Some people inherit a piece of furniture, maybe an antique watch or engagement ring, from their grandparents. Beau Allen inherited a house—one that was in such a state of disrepair that several family members thought it was a teardown. In fact, when Beau and his wife, Allison, held their wedding in the meadow behind the home in 2015, they threw the after-party in the mold-infested living room. "We filled it with a bunch of balloons and a disco ball. We didn't have to worry about anyone breaking anything," says Allison.
Beau's grandfather Ivan Allen, Jr., was the mayor of Atlanta and a champion of desegregation in the 1960s. He and his wife, Louise, loved to travel and filled the ranch-style, mid-century house with Asian- and African-inspired wallpapers and furniture. But after Louise died in 2008, the house sat unattended for years. Where some saw a lost cause, Allison—who had trained with designers J.D. Bell and Ashley Whittaker in New York—saw a treasure. Sort of. "We thought we'd come in to fix a few things, like a 10-year Band-Aid," she says. Their plan was to make it habitable—good-bye, mold and asbestos—and freshen it up without any major construction. "You don't want to put a ton of money into a house you might tear down one day," she says.

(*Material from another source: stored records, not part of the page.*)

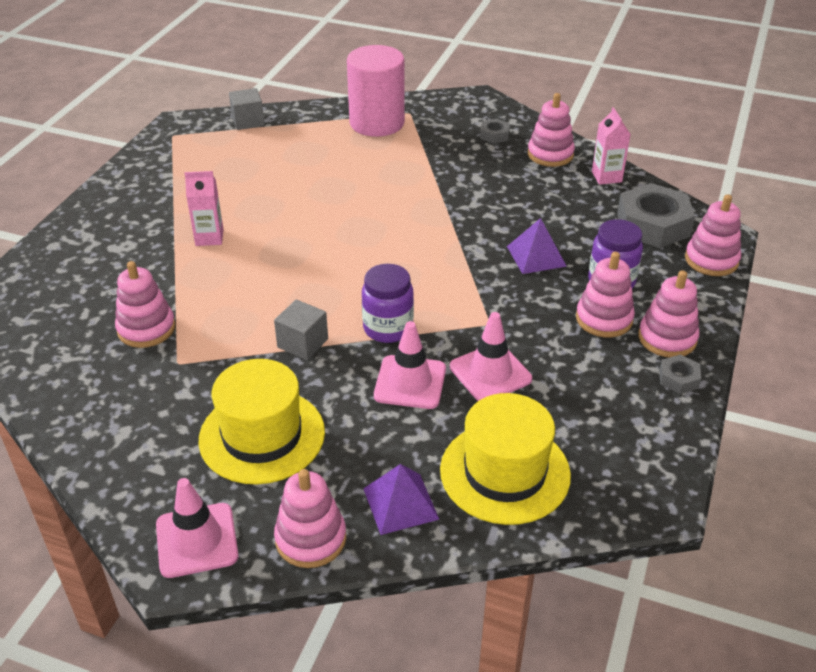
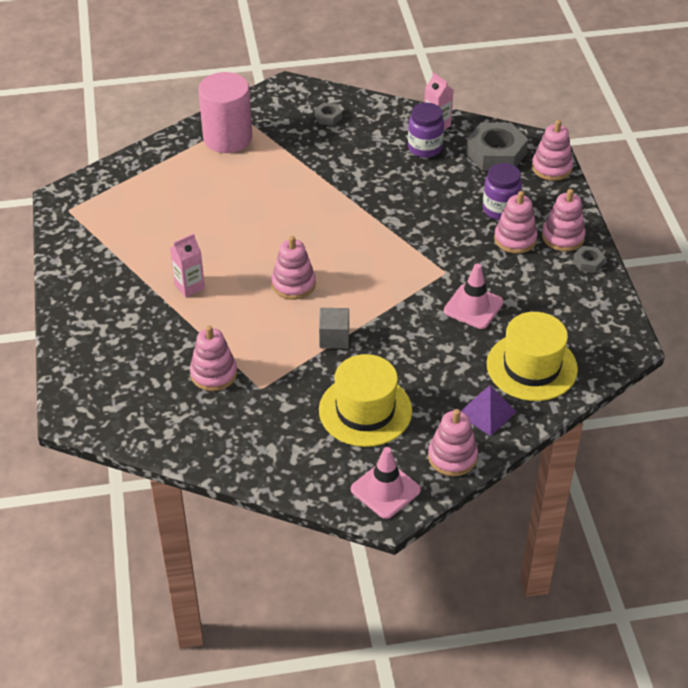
camera: 30 degrees left, 5 degrees up
grey cube [229,88,264,130] -> none
purple jar [362,264,414,343] -> purple jar moved to [408,103,444,158]
pink traffic cone [374,321,446,409] -> none
purple pyramid [507,218,567,274] -> none
pink stacking toy [528,93,575,167] -> pink stacking toy moved to [271,236,316,300]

Spoiler: There are no plans to tear it down now. "I had to get creative, but we ended up having a lot of fun," Allison says. "There are so many unique details that I grew to love, like the crazy inlaid designs on the floors and even the old-fashioned hardware. It's such an interesting house." She helmed a furiously quick transformation that took just two months, and that time included a kitchen redo. "I was the general contractor for the project, and my handyman, William "T-bone" Bryant, basically lived here," she says. Color was one of her major changes. "I'm convinced people decorate in the shades that look good on them. Louise was an autumn, so there were a lot of reds and deep yellows," says Allison, who chose a classic blue-and-white palette. But she made sure to include chinoiserie accents as a nod to Louise's love of Asian antiques. Read on to see how Allison updated the 67-year-old home without knocking down a single wall.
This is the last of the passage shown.